The title of the work "Man, where are you?" addresses the visitor of the church with a question addressed directly to him and thus leads him to a self-given answer to this question: "Where am I?"

Conception: The installation "Man, where are you?" is a contribution to the topic of the different distribution of food in the world: Hunger versus abundance, luxury versus poverty.

This circumstance is to be visualized by the visitors of the church in an inviting and provocative way. The chairs next to the table should entice visitors to ask the question "Man, where are you?" to the autosuggestive answer "Where am I?", "Where am I sitting?".

However, the banner hung behind the table and chairs will give visitors a clear impression that all people live on the same livelihood and that it must be distributed fairly and for the good of all people.

The depiction of the dried-up soil - the sign of lack of water and drought, drought, poverty - on the banners in front of the parapets conveys the danger to humanity: Lack of water affects all of us.
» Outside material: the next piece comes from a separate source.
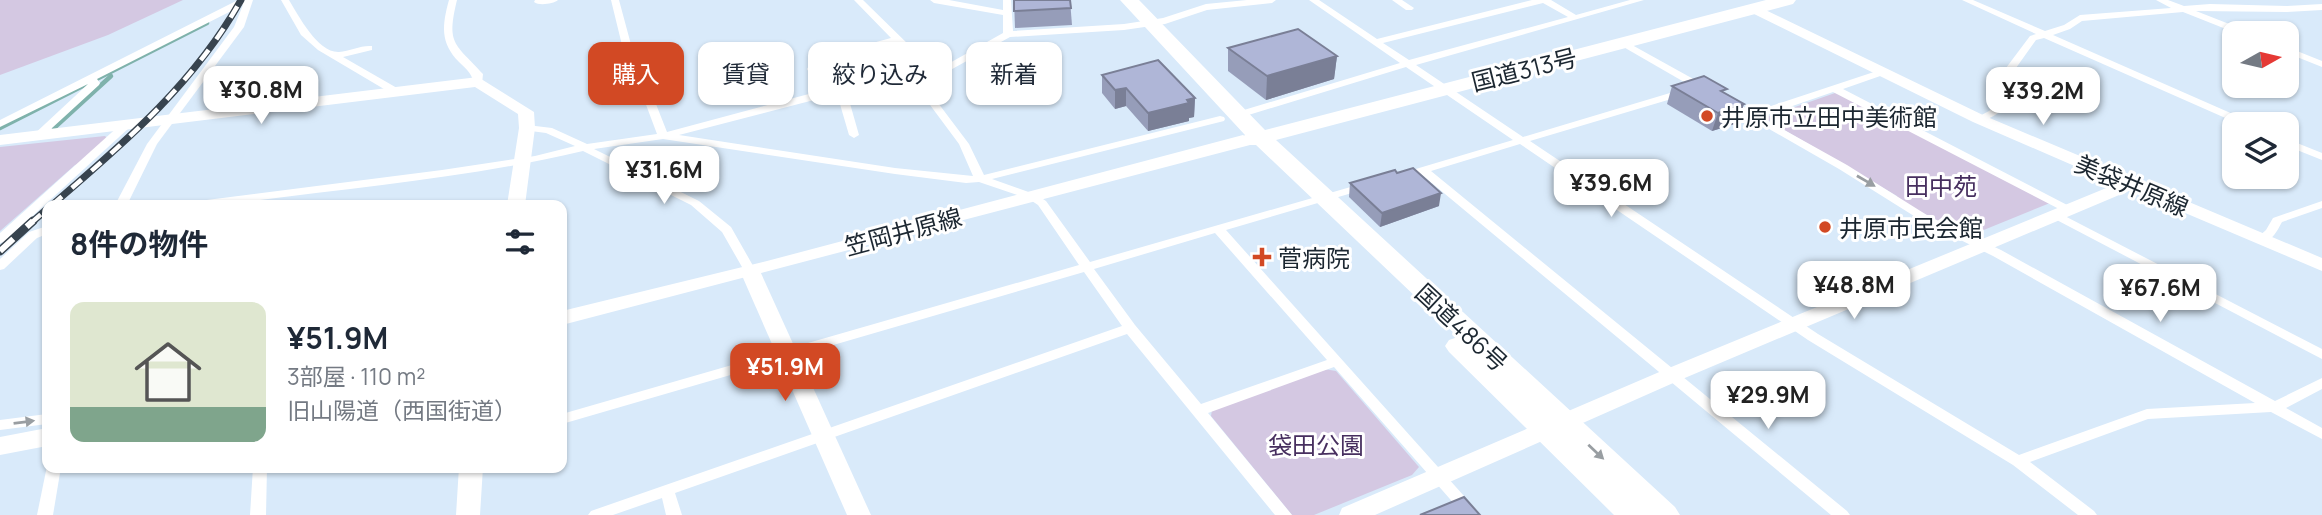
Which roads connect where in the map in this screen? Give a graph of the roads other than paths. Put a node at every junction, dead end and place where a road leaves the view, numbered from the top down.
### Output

Preserving creation means overcoming the current and spreading situation in the world with hunger and abundance, as well as poverty and wealth, in which the people of the rich nations and the people living in them must participate.

We would like to address the visitors with the title of the Kirchentag 2009 directly, let them decide for themselves where they stand, where they sit, whether the current state of the world is ethically justifiable.

It is part of the concept that the table and chairs are attached to the gallery armor of the choir gallery, i.e. in the back of the sitting worshippers.

The central part of the installation, the table and the two chairs, are only visible when going out of the church. The view of the installation is given to the visitors when they leave the church on the way "out", into everyday life.

And during the service, the mentioned problem lies in the back, it pushes us, it persecutes us, it lurks in the back, behind us all people.